▸ **REQUIRED ACTION**: Repeat exactly the line that contains "prix Nobel de la Paix" and every line after it, down to the last line of the entries below. Do not include pictures.

Stored data entries
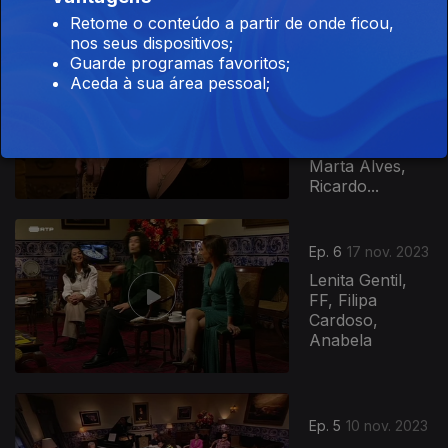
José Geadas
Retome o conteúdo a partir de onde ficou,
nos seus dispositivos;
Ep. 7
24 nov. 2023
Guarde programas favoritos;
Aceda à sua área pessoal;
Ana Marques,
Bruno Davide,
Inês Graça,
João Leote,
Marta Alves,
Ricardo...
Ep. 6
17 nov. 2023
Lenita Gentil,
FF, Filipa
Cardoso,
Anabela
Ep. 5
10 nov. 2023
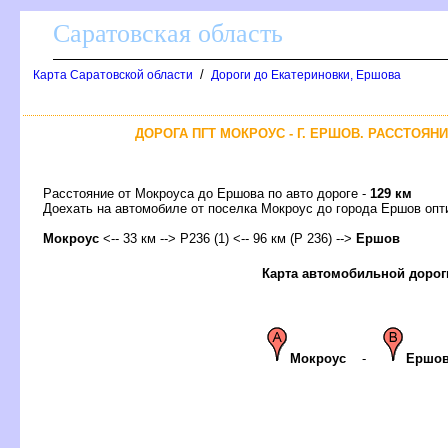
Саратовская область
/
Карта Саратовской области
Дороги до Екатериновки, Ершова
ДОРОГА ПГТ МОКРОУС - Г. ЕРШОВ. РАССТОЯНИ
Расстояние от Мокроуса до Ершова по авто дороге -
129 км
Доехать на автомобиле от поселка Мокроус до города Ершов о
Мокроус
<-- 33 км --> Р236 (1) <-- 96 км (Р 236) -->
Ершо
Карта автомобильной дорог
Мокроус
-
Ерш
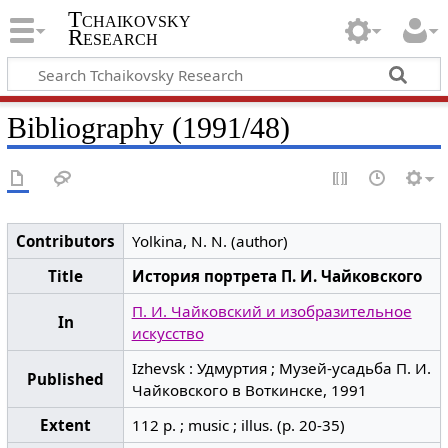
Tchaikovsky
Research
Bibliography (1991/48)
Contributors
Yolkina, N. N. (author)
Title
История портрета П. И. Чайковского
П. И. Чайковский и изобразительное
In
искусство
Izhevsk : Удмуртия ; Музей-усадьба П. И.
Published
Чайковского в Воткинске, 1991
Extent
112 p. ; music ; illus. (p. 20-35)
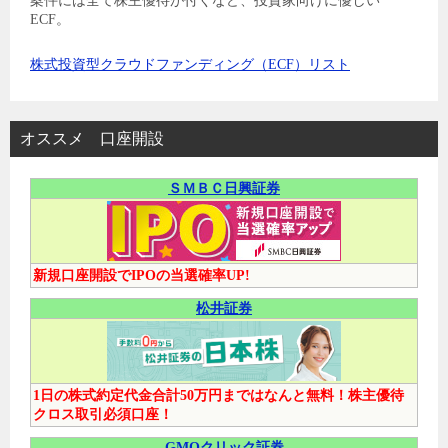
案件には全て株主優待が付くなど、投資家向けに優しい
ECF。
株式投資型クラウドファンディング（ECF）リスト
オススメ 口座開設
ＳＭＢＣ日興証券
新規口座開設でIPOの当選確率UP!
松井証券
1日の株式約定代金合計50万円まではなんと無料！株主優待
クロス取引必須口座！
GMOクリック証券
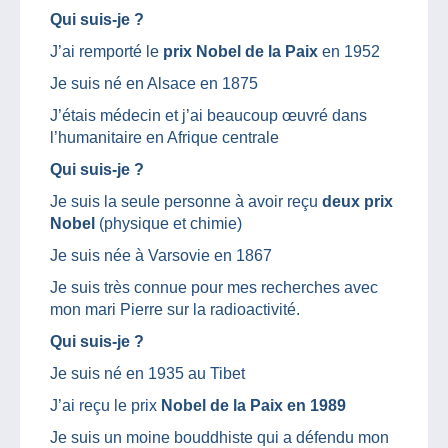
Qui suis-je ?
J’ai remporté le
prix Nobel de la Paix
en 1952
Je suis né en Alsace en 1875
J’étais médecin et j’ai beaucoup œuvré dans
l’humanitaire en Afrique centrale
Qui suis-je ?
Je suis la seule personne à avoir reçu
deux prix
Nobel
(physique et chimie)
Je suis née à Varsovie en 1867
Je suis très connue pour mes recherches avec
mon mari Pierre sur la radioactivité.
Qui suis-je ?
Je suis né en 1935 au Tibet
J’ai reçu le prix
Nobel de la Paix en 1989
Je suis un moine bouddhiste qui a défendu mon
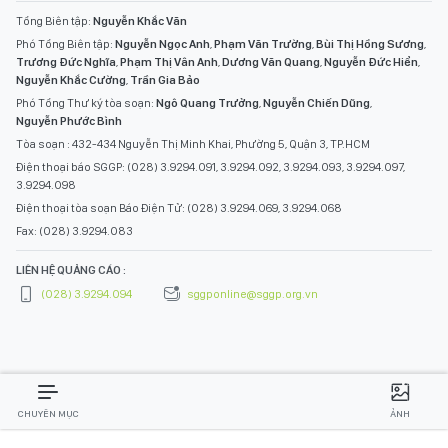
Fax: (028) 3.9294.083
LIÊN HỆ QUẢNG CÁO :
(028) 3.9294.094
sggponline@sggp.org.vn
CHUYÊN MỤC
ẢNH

▸ **THE ANSWER**:
prix Nobel de la Paix
en 1952
Je suis né en Alsace en 1875
J’étais médecin et j’ai beaucoup œuvré dans
l’humanitaire en Afrique centrale
Qui suis-je ?
Je suis la seule personne à avoir reçu
deux prix
Nobel
(physique et chimie)
Je suis née à Varsovie en 1867
Je suis très connue pour mes recherches avec
mon mari Pierre sur la radioactivité.
Qui suis-je ?
Je suis né en 1935 au Tibet
J’ai reçu le prix
Nobel de la Paix en 1989
Je suis un moine bouddhiste qui a défendu mon
Fax: (028) 3.9294.083
LIÊN HỆ QUẢNG CÁO :
(028) 3.9294.094
sggponline@sggp.org.vn
CHUYÊN MỤC
ẢNH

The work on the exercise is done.